A double espresso-sized dose of caffeine consumed 3 hours before bedtime delayed the normal onset of the melatonin rhythm by about 40 minutes, researchers reported in Science Translational Medicine.
“In addition to increasing daytime exposure to sunlight and reducing evening exposure to electrical light, avoiding evening caffeine may help treat problematic delayed sleep timing,” according to Tina Burke of the University of Colorado Boulder and her associates. The results also could support consuming caffeine in the morning to help recover from jet lag, but further studies would need to test that possibility, the researchers added.
Caffeine is known to affect circadian rhythms in rats and flies, but its circadian effects in humans were unknown, said the investigators. Their 49-day, double-blinded study included five healthy, normal-weight adults who averaged 24 years of age. For a week before each scheduled laboratory visit, participants slept 8 hours a night as verified with the help of sleep logs, wrist actigraphy, and time-stamped voice mail reminders. In the laboratory, they received caffeine or placebo 3 hours before their normal bedtime and were exposed to either bright or dim (control) light at bedtime (Sci Transl Med. 2015;7:1-9).

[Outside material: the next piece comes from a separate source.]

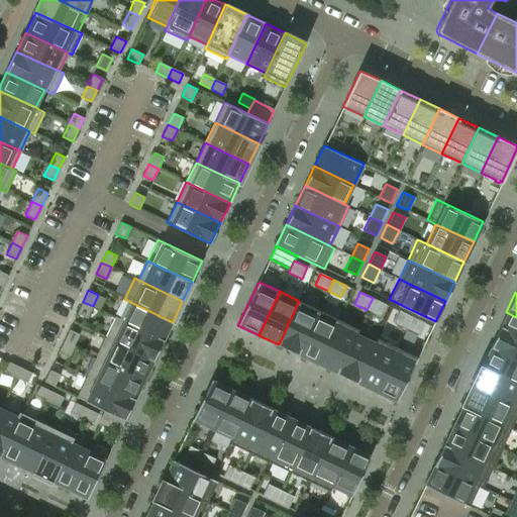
[(386,304),(373,298),(367,310),(380,316),(386,304)]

Caffeine plus dim light was associated with about a 40-minute longer phase delay than placebo and dim light (P = .011), the investigators reported. Bright light with placebo led to about a 85-minute phase delay (P = .0007), while bright light plus caffeine caused a 105-minute shift (P = .0003). Experiments with cultured human cells also showed that caffeine competitively bound to adenosine receptors, which disrupted signaling of cyclic adenosine monophosphate (cAMP), a key part of the circadian clock, the researchers said.
The study was funded by the National Institutes of Health, the National Center for Advancing Translational Sciences, and the Howard Hughes Medical Institute in collaboration with the University of Colorado. Ms. Burke declared no competing interests.